PROBLEM TO WORK ON: Copy out the text of every item below line for line, changing nothing.

RECORDS FOR THIS TASK:
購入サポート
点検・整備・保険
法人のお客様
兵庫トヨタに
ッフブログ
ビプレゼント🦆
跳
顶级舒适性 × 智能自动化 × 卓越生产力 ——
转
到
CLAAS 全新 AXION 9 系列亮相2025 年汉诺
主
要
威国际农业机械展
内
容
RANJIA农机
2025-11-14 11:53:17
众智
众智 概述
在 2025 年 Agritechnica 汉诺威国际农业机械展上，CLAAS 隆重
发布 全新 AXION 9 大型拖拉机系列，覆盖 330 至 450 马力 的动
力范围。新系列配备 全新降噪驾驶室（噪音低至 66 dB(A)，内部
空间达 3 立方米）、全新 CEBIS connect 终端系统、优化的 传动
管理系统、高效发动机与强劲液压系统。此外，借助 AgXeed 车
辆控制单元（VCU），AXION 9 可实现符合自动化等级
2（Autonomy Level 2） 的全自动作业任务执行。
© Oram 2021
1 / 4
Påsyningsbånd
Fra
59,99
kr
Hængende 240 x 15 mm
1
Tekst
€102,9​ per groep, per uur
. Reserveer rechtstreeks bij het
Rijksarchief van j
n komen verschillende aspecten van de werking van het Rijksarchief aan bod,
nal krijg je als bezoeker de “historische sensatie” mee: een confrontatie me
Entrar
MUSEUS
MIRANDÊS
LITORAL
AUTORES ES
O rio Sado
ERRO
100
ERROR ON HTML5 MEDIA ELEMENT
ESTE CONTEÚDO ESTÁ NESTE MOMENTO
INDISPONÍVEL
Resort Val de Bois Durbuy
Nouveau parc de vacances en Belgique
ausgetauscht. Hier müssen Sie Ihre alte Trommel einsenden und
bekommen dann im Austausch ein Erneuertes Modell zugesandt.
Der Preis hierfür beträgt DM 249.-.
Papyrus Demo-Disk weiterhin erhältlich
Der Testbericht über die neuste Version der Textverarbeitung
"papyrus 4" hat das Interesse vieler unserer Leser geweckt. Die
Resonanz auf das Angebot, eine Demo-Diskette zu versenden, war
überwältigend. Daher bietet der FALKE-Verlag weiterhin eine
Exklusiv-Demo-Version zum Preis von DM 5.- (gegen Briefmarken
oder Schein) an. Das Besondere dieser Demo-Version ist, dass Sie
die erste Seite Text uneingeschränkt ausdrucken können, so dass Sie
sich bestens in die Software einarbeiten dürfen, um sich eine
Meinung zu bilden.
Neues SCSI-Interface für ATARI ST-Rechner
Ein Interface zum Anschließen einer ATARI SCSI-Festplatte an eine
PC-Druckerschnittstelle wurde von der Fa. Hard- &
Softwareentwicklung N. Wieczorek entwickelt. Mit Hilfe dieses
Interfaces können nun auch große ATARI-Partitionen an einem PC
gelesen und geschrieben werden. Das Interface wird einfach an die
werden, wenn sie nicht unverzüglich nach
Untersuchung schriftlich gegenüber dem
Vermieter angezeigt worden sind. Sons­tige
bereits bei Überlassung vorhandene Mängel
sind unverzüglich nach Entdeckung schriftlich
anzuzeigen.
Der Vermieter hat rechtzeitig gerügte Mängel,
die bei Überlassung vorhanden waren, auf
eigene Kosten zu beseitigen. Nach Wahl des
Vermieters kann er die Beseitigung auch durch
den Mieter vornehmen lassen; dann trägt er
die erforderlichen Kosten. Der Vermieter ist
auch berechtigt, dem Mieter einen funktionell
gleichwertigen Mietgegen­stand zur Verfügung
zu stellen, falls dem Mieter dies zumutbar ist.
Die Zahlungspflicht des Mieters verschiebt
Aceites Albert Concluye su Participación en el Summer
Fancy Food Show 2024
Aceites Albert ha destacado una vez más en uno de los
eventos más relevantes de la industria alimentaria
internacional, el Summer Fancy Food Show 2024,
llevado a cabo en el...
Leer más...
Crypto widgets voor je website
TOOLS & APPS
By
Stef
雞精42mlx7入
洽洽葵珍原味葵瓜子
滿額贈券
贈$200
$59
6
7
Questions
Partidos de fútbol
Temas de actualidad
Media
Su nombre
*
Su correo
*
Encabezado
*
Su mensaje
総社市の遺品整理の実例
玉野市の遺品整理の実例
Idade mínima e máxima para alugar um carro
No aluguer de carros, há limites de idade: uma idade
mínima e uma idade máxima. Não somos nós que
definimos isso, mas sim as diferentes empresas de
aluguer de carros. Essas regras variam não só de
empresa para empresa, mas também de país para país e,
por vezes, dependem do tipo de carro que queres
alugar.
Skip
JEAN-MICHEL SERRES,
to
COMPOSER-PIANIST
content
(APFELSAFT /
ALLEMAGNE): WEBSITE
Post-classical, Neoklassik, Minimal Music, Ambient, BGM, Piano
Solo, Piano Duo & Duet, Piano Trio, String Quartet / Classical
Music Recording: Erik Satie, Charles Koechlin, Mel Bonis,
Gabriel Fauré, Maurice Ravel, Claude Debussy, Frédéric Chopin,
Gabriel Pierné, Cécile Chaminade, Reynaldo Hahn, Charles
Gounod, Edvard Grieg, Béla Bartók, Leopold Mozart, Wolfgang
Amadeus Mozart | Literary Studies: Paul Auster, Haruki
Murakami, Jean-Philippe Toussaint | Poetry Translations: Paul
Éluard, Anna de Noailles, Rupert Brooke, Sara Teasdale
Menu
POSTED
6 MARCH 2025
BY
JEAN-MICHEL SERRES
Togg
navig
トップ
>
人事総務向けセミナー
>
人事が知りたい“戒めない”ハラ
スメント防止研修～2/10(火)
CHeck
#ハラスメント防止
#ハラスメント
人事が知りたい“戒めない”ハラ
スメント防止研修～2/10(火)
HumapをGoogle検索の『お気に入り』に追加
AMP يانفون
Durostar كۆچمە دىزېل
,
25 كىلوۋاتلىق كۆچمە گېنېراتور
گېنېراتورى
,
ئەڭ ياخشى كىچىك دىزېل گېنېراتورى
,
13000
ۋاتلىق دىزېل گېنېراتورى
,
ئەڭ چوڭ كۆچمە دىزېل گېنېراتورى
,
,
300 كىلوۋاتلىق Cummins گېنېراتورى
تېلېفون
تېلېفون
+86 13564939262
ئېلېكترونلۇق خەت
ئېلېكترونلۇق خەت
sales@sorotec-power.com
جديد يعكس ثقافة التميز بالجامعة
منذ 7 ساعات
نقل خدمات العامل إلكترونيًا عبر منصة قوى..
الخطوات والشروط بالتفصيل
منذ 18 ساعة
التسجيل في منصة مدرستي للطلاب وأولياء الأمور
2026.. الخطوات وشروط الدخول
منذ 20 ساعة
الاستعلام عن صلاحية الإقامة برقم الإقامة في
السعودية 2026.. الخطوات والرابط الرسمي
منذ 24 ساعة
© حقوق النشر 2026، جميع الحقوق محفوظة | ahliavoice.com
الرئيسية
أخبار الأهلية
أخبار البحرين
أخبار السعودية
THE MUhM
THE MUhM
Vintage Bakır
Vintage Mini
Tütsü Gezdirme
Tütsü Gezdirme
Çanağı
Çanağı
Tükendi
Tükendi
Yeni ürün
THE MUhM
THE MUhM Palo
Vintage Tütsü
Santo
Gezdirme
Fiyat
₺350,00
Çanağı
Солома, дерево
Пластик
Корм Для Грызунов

TASK RESULT:
購入サポート
点検・整備・保険
法人のお客様
兵庫トヨタに
ッフブログ
ビプレゼント🦆
跳
顶级舒适性 × 智能自动化 × 卓越生产力 ——
转
到
CLAAS 全新 AXION 9 系列亮相2025 年汉诺
主
要
威国际农业机械展
内
容
RANJIA农机
2025-11-14 11:53:17
众智
众智 概述
在 2025 年 Agritechnica 汉诺威国际农业机械展上，CLAAS 隆重
发布 全新 AXION 9 大型拖拉机系列，覆盖 330 至 450 马力 的动
力范围。新系列配备 全新降噪驾驶室（噪音低至 66 dB(A)，内部
空间达 3 立方米）、全新 CEBIS connect 终端系统、优化的 传动
管理系统、高效发动机与强劲液压系统。此外，借助 AgXeed 车
辆控制单元（VCU），AXION 9 可实现符合自动化等级
2（Autonomy Level 2） 的全自动作业任务执行。
© Oram 2021
1 / 4
Påsyningsbånd
Fra
59,99
kr
Hængende 240 x 15 mm
1
Tekst
€102,9​ per groep, per uur
. Reserveer rechtstreeks bij het
Rijksarchief van j
n komen verschillende aspecten van de werking van het Rijksarchief aan bod,
nal krijg je als bezoeker de “historische sensatie” mee: een confrontatie me
Entrar
MUSEUS
MIRANDÊS
LITORAL
AUTORES ES
O rio Sado
ERRO
100
ERROR ON HTML5 MEDIA ELEMENT
ESTE CONTEÚDO ESTÁ NESTE MOMENTO
INDISPONÍVEL
Resort Val de Bois Durbuy
Nouveau parc de vacances en Belgique
ausgetauscht. Hier müssen Sie Ihre alte Trommel einsenden und
bekommen dann im Austausch ein Erneuertes Modell zugesandt.
Der Preis hierfür beträgt DM 249.-.
Papyrus Demo-Disk weiterhin erhältlich
Der Testbericht über die neuste Version der Textverarbeitung
"papyrus 4" hat das Interesse vieler unserer Leser geweckt. Die
Resonanz auf das Angebot, eine Demo-Diskette zu versenden, war
überwältigend. Daher bietet der FALKE-Verlag weiterhin eine
Exklusiv-Demo-Version zum Preis von DM 5.- (gegen Briefmarken
oder Schein) an. Das Besondere dieser Demo-Version ist, dass Sie
die erste Seite Text uneingeschränkt ausdrucken können, so dass Sie
sich bestens in die Software einarbeiten dürfen, um sich eine
Meinung zu bilden.
Neues SCSI-Interface für ATARI ST-Rechner
Ein Interface zum Anschließen einer ATARI SCSI-Festplatte an eine
PC-Druckerschnittstelle wurde von der Fa. Hard- &
Softwareentwicklung N. Wieczorek entwickelt. Mit Hilfe dieses
Interfaces können nun auch große ATARI-Partitionen an einem PC
gelesen und geschrieben werden. Das Interface wird einfach an die
werden, wenn sie nicht unverzüglich nach
Untersuchung schriftlich gegenüber dem
Vermieter angezeigt worden sind. Sons­tige
bereits bei Überlassung vorhandene Mängel
sind unverzüglich nach Entdeckung schriftlich
anzuzeigen.
Der Vermieter hat rechtzeitig gerügte Mängel,
die bei Überlassung vorhanden waren, auf
eigene Kosten zu beseitigen. Nach Wahl des
Vermieters kann er die Beseitigung auch durch
den Mieter vornehmen lassen; dann trägt er
die erforderlichen Kosten. Der Vermieter ist
auch berechtigt, dem Mieter einen funktionell
gleichwertigen Mietgegen­stand zur Verfügung
zu stellen, falls dem Mieter dies zumutbar ist.
Die Zahlungspflicht des Mieters verschiebt
Aceites Albert Concluye su Participación en el Summer
Fancy Food Show 2024
Aceites Albert ha destacado una vez más en uno de los
eventos más relevantes de la industria alimentaria
internacional, el Summer Fancy Food Show 2024,
llevado a cabo en el...
Leer más...
Crypto widgets voor je website
TOOLS & APPS
By
Stef
雞精42mlx7入
洽洽葵珍原味葵瓜子
滿額贈券
贈$200
$59
6
7
Questions
Partidos de fútbol
Temas de actualidad
Media
Su nombre
*
Su correo
*
Encabezado
*
Su mensaje
総社市の遺品整理の実例
玉野市の遺品整理の実例
Idade mínima e máxima para alugar um carro
No aluguer de carros, há limites de idade: uma idade
mínima e uma idade máxima. Não somos nós que
definimos isso, mas sim as diferentes empresas de
aluguer de carros. Essas regras variam não só de
empresa para empresa, mas também de país para país e,
por vezes, dependem do tipo de carro que queres
alugar.
Skip
JEAN-MICHEL SERRES,
to
COMPOSER-PIANIST
content
(APFELSAFT /
ALLEMAGNE): WEBSITE
Post-classical, Neoklassik, Minimal Music, Ambient, BGM, Piano
Solo, Piano Duo & Duet, Piano Trio, String Quartet / Classical
Music Recording: Erik Satie, Charles Koechlin, Mel Bonis,
Gabriel Fauré, Maurice Ravel, Claude Debussy, Frédéric Chopin,
Gabriel Pierné, Cécile Chaminade, Reynaldo Hahn, Charles
Gounod, Edvard Grieg, Béla Bartók, Leopold Mozart, Wolfgang
Amadeus Mozart | Literary Studies: Paul Auster, Haruki
Murakami, Jean-Philippe Toussaint | Poetry Translations: Paul
Éluard, Anna de Noailles, Rupert Brooke, Sara Teasdale
Menu
POSTED
6 MARCH 2025
BY
JEAN-MICHEL SERRES
Togg
navig
トップ
>
人事総務向けセミナー
>
人事が知りたい“戒めない”ハラ
スメント防止研修～2/10(火)
CHeck
#ハラスメント防止
#ハラスメント
人事が知りたい“戒めない”ハラ
スメント防止研修～2/10(火)
HumapをGoogle検索の『お気に入り』に追加
AMP يانفون
Durostar كۆچمە دىزېل
,
25 كىلوۋاتلىق كۆچمە گېنېراتور
گېنېراتورى
,
ئەڭ ياخشى كىچىك دىزېل گېنېراتورى
,
13000
ۋاتلىق دىزېل گېنېراتورى
,
ئەڭ چوڭ كۆچمە دىزېل گېنېراتورى
,
,
300 كىلوۋاتلىق Cummins گېنېراتورى
تېلېفون
تېلېفون
+86 13564939262
ئېلېكترونلۇق خەت
ئېلېكترونلۇق خەت
sales@sorotec-power.com
جديد يعكس ثقافة التميز بالجامعة
منذ 7 ساعات
نقل خدمات العامل إلكترونيًا عبر منصة قوى..
الخطوات والشروط بالتفصيل
منذ 18 ساعة
التسجيل في منصة مدرستي للطلاب وأولياء الأمور
2026.. الخطوات وشروط الدخول
منذ 20 ساعة
الاستعلام عن صلاحية الإقامة برقم الإقامة في
السعودية 2026.. الخطوات والرابط الرسمي
منذ 24 ساعة
© حقوق النشر 2026، جميع الحقوق محفوظة | ahliavoice.com
الرئيسية
أخبار الأهلية
أخبار البحرين
أخبار السعودية
THE MUhM
THE MUhM
Vintage Bakır
Vintage Mini
Tütsü Gezdirme
Tütsü Gezdirme
Çanağı
Çanağı
Tükendi
Tükendi
Yeni ürün
THE MUhM
THE MUhM Palo
Vintage Tütsü
Santo
Gezdirme
Fiyat
₺350,00
Çanağı
Солома, дерево
Пластик
Корм Для Грызунов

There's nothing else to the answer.